What you should do »
Please reproduce every record exactly as written, leaving out the pictures.

[Data listing Boundary: Start]

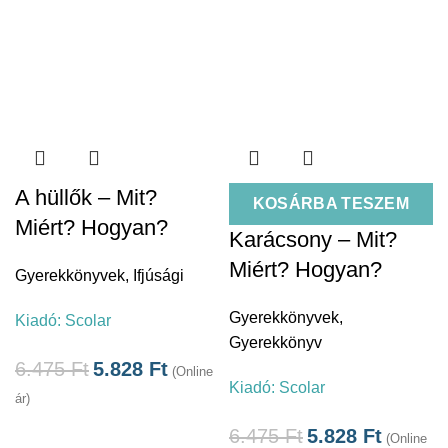
A hüllők – Mit?
KOSÁRBA TESZEM
Miért? Hogyan?
Karácsony – Mit?
Miért? Hogyan?
Gyerekkönyvek
,
Ifjúsági
Gyerekkönyvek
,
Kiadó:
Scolar
Gyerekkönyv
6.475
Ft
5.828
Ft
(Online
Kiadó:
Scolar
ár)
6.475
Ft
5.828
Ft
(Online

[Data listing Boundary: End]

Solution »
A hüllők – Mit?
KOSÁRBA TESZEM
Miért? Hogyan?
Karácsony – Mit?
Miért? Hogyan?
Gyerekkönyvek
,
Ifjúsági
Gyerekkönyvek
,
Kiadó:
Scolar
Gyerekkönyv
6.475
Ft
5.828
Ft
(Online
Kiadó:
Scolar
ár)
6.475
Ft
5.828
Ft
(Online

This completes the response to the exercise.